Transcribe each line of the data below verbatim, omitting the pictures.
┄┄┄┄┄┄┄┄┄┄┄┄┄┄┄┄┄┄┄┄
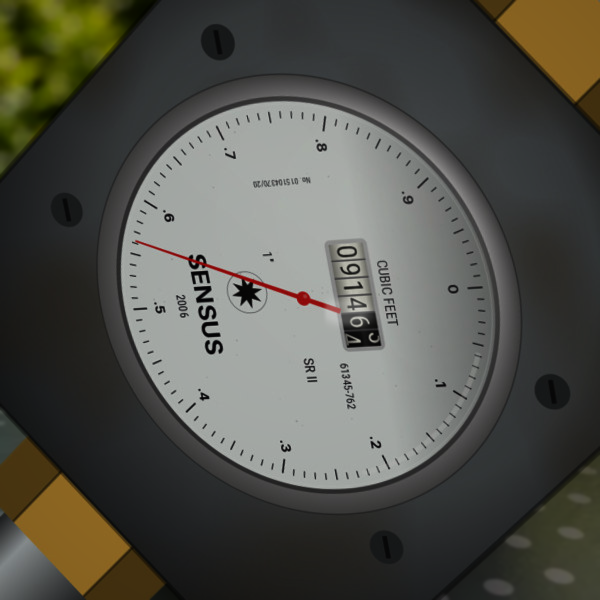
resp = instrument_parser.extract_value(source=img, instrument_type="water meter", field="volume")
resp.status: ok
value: 91463.56 ft³
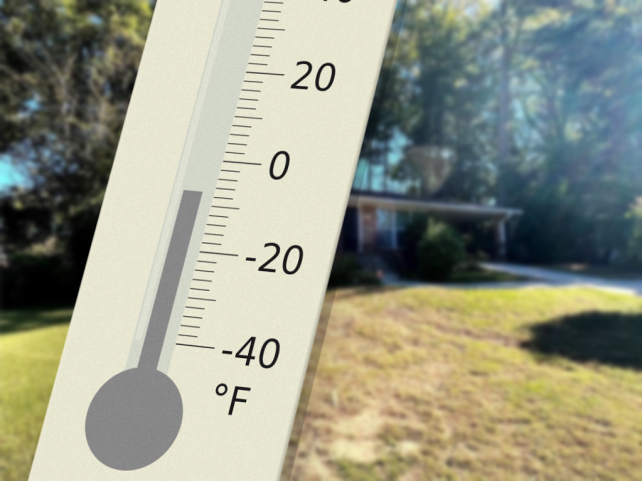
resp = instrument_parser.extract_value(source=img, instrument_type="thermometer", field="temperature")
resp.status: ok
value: -7 °F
┄┄┄┄┄┄┄┄┄┄┄┄┄┄┄┄┄┄┄┄
**EXERCISE RESULT**
resp = instrument_parser.extract_value(source=img, instrument_type="water meter", field="volume")
resp.status: ok
value: 91463.56 ft³
resp = instrument_parser.extract_value(source=img, instrument_type="thermometer", field="temperature")
resp.status: ok
value: -7 °F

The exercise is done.